SweetTokenizer: Semantic-Aware Spatial-Temporal Tokenizer for Compact Visual Discretization
Zhentao Tan, Ben Xue, Jian Jia, Junhao Wang, Wencai Ye, Shaoyun Shi, MingJie Sun, Wenjin Wu, Quan Chen, Peng Jiang
Unverified — Be the first to reproduce this paper.
ReproduceAbstract
This paper presents the Semantic-aWarE spatial-tEmporal Tokenizer (SweetTokenizer), a compact yet effective discretization approach for vision data. Our goal is to boost tokenizers' compression ratio while maintaining reconstruction fidelity in the VQ-VAE paradigm. Firstly, to obtain compact latent representations, we decouple images or videos into spatial-temporal dimensions, translating visual information into learnable querying spatial and temporal tokens through a Cross-attention Query AutoEncoder (CQAE). Secondly, to complement visual information during compression, we quantize these tokens via a specialized codebook derived from off-the-shelf LLM embeddings to leverage the rich semantics from language modality. Finally, to enhance training stability and convergence, we also introduce a curriculum learning strategy, which proves critical for effective discrete visual representation learning.
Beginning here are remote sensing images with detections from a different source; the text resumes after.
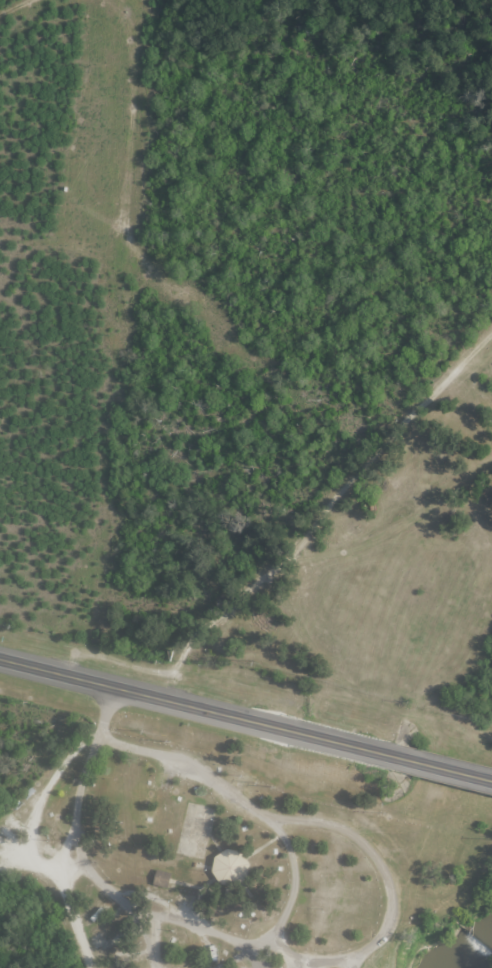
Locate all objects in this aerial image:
road: (462, 399)
road: (476, 446)
road: (428, 468)
road: (312, 523)
road: (414, 588)
road: (417, 599)
road: (179, 662)
road: (322, 665)
road: (422, 699)
road: (197, 704)
road: (107, 710)
road: (490, 717)
park: (291, 730)
road: (100, 740)
road: (443, 766)
road: (255, 808)
road: (40, 809)
road: (291, 823)
park: (196, 830)
road: (215, 843)
road: (264, 844)
road: (67, 848)
building: (230, 868)
building: (164, 879)
road: (390, 881)
road: (208, 882)
road: (185, 884)
road: (106, 890)
road: (199, 897)
road: (451, 910)
road: (72, 912)
dam: (472, 939)
river: (473, 942)
road: (156, 943)
road: (284, 950)
road: (253, 957)
road: (232, 961)
road: (328, 965)

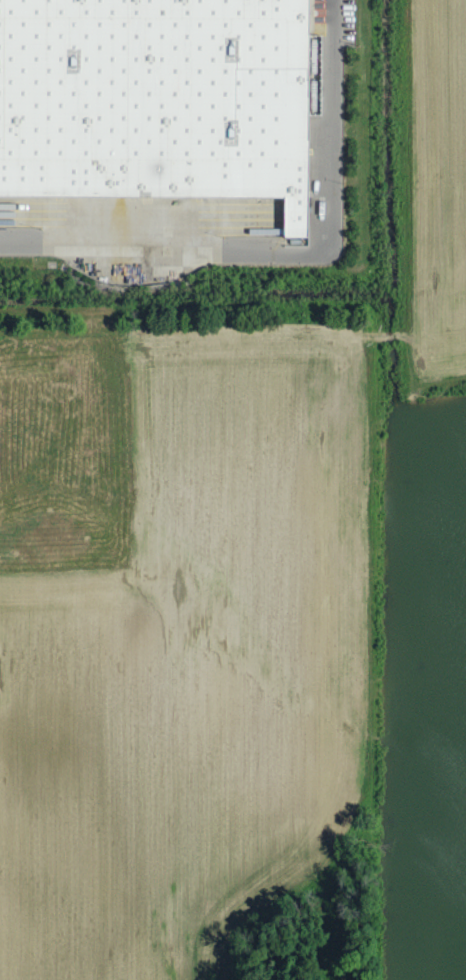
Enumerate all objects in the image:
building: (315, 51)
building: (156, 98)
road: (289, 248)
SweetTokenizer achieves comparable video reconstruction fidelity with only 25\% of the tokens used in previous state-of-the-art video tokenizers, and boost video generation results by 32.9\% w.r.t gFVD. When using the same token number, we significantly improves video and image reconstruction results by 57.1\% w.r.t rFVD on UCF-101 and 37.2\% w.r.t rFID on ImageNet-1K. Additionally, the compressed tokens are imbued with semantic information, enabling few-shot recognition capabilities powered by LLMs in downstream applications.